#### STUDY MATERIAL ####

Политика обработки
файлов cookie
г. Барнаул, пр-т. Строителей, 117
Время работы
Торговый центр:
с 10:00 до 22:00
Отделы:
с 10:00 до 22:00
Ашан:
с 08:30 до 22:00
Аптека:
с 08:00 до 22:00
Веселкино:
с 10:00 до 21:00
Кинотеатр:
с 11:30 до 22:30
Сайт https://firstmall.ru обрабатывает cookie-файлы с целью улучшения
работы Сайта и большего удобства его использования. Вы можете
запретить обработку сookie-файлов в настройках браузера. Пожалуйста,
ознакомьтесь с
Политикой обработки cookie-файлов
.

####

### WHAT IS REQUIRED
Lines above holding "файлов": give their count, nothing more.

### WRITTEN ANSWER
3